Il governo? «Prima o poi toccherà a noi». Giancarlo Giorgetti scommette sulla caduta in tempi rapidi del governo Conte due. Vuole tenere pronta la Lega ad una possibile crisi causata dalle spallate di Matteo Renzi e dallo sgretolamento del Movimento 5 Stelle.
Il vice segretario leghista, ex sottosegretario alla presidenza del Consiglio nel Conte uno, gioca la carta americana, europea e filo occidentale. Nel suo nuovo incarico di responsabile esteri del Carroccio, in una intervista al Corriere della Sera, addirittura ha capovolto la linea passata pro russa e anti élite, europee e italiane, cavalcata fino a due anni fa da Matteo Salvini.
La parola chiave è affidabilità. Punto uno: «Noi non vogliamo uscire» dall’euro. Punto due: con l’Unione europea «si deve collaborare» anche sui migranti. Punto tre: è pronto a lasciare il gruppo al Parlamento europeo con l’estrema destra populista tedesca e francese della Le Pen («Nessun matrimonio è indissolubile») per aderire a quello dei conservatori. Punto quattro: la Lega tifa per gli Usa del sovranista Trump («Siamo sempre stati filo-americani») e non per la Russia di Putin o per la Cina di Xi Jinping. Punto cinque: per Mario Draghi non esclude nessun prestigioso incarico istituzionale, neppure il Quirinale nel 2022. Non si rassegna al pensionamento dell’ex presidente della Banca centrale europea, il salvatore dell’euro: «Se dovesse ritirarsi al mare o in montagna sarebbe una perdita per l’Italia».

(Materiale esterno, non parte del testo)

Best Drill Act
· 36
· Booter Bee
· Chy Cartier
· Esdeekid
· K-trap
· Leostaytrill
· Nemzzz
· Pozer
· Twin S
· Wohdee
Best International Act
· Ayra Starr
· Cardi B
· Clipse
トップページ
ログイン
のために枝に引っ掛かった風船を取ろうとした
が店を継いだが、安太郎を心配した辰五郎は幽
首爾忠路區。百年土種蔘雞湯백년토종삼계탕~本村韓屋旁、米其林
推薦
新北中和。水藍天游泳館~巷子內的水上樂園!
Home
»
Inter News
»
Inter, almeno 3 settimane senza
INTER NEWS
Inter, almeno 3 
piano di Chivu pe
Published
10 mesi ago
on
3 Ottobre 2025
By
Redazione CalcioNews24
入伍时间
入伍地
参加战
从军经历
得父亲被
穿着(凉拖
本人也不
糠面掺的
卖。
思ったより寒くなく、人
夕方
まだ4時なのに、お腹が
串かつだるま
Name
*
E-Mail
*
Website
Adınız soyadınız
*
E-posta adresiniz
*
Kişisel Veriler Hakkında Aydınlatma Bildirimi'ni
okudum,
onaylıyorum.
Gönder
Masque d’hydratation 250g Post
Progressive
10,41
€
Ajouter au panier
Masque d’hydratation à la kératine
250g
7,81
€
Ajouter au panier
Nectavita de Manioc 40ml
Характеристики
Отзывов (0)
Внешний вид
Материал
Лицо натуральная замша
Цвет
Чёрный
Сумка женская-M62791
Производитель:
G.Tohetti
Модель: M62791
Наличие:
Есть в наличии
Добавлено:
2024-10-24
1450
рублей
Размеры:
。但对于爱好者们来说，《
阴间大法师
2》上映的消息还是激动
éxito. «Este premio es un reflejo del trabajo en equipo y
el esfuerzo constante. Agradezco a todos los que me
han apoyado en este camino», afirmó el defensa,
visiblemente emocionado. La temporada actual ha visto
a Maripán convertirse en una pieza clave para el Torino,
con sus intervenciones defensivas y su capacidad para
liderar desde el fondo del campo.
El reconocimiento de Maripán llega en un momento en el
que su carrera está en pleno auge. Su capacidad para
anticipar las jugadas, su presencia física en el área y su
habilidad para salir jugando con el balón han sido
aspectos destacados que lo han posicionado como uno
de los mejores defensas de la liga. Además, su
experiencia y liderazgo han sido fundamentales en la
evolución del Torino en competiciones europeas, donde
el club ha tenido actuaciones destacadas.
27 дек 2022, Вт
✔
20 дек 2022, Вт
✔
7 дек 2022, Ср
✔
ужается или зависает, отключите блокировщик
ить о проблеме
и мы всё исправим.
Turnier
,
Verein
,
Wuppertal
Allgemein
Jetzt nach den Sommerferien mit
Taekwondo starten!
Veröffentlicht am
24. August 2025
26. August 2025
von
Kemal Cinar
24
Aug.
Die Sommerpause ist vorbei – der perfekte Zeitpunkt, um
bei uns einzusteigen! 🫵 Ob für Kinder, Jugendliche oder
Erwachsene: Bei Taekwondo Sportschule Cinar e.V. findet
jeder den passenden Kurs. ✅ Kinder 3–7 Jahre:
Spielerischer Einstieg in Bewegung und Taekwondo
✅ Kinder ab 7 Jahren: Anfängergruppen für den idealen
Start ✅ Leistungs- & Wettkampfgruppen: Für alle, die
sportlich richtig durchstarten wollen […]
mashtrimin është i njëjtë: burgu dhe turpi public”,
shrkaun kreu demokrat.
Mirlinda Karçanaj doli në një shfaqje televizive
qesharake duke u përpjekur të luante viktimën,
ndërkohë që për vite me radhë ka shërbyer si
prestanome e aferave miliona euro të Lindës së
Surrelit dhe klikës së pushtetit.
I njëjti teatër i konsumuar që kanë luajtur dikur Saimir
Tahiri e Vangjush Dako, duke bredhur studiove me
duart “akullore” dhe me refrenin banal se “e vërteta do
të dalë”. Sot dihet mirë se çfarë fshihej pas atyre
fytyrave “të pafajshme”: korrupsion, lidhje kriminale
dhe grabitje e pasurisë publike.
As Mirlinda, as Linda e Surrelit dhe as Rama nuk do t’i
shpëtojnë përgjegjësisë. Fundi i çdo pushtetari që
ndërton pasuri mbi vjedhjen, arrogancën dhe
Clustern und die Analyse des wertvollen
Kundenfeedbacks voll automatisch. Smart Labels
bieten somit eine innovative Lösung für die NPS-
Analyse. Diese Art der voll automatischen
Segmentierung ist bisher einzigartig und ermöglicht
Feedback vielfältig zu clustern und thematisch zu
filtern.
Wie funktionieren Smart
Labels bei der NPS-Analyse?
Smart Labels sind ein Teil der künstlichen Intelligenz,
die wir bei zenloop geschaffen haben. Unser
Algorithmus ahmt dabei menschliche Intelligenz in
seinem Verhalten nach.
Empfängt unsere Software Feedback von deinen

È una svolta radicale. Fino a due anni fa Salvini dava sfogo a tutte le pulsioni euroscettiche della protesta sociale anti sistema mietendo voti: no all’euro, bordate contro il presidente della Bce Draghi, basta con gli immigrati, forte intesa con Putin («In Russia mi sento a casa mia mentre in alcuni paesi europei no», disse in un viaggio a Mosca alla fine del 2018).
Nella Lega convivono una linea populista anti élite di Salvini e una moderata e governista di Giorgetti. Giancarlo Giorgetti è leale con il segretario ma non gli risparmia critiche. A gennaio gli rimproverò di aver contemporaneamente tre potenti nemici: gli Usa, la Ue, il Vaticano. Gli consigliò di correggere gli errori: «Un fronte di scontro lo puoi reggere, due forse, tre no».
Sembra spuntarla, guadagna posizioni. Giancarlo Giorgetti è diventato responsabile esteri della Lega, è il segno del possibile nuovo corso per superare la sconfitta nelle elezioni regionali in Emilia Romagna, il fallimento della strategia delle spallate contro «il governo abusivo» M5S-Pd-Italia Viva-Leu, le critiche di Umberto Bossi.
Giorgetti ha ridisegnato il perimetro delle alleanze internazionali del Carroccio. Ha coperto Salvini respingendo le accuse alle venature autoritarie della Lega nazionale: il Carroccio è «un partito di governo da vent’anni, non una banda di fascisti come stancamente e stupidamente ripete la sinistra». Il numero 2 della Lega vede l’Italia in una situazione di emergenza: alla deriva tra instabilità politica, stagnazione economica e rischi di una nuova recessione a causa dell’epidemia cinese del Coronavirus.
Se crollasse il Conte due, e non ci fossero le elezioni politiche anticipate, potrebbe emergere un esecutivo di unità nazionale. Del resto lo stesso Salvini a dicembre aveva proposto di formare un Comitato di salvezza nazionale con tutte le forze politiche. Aveva lanciato l’ipotesi di un governo di larghe intese, mettendo da parte la richiesta dei «pieni poteri» avanzata ad agosto quando dalla spiaggia del Papeete fece cadere il governo Conte uno, puntando sul voto anticipato mai ottenuto. Il presidente del Consiglio potrebbe anche essere Draghi, lodato da Giorgetti.
La sortita pro euro di Giancarlo Giorgetti, però, ha provocato la rivolta della “pancia” leghista sovranista. Salvini, temendo di perdere voti, ha effettuato subito una controsvolta su Facebook. È tornato alle origini e ha lasciato una porta aperta all’addio a Bruxelles: se l’Europa non cambia allora «come mi ha detto un pescatore di Bagnara Calabra, “ragazzi, facciamo gli inglesi”». Successivamente “il Capitano” ha aggiunto: «È quello che dice anche Giorgetti». Doppia linea: un po’ per restare nella Ue e un po’ per l’uscita modello Regno Unito. Però non ha smentito gli elogi a Draghi.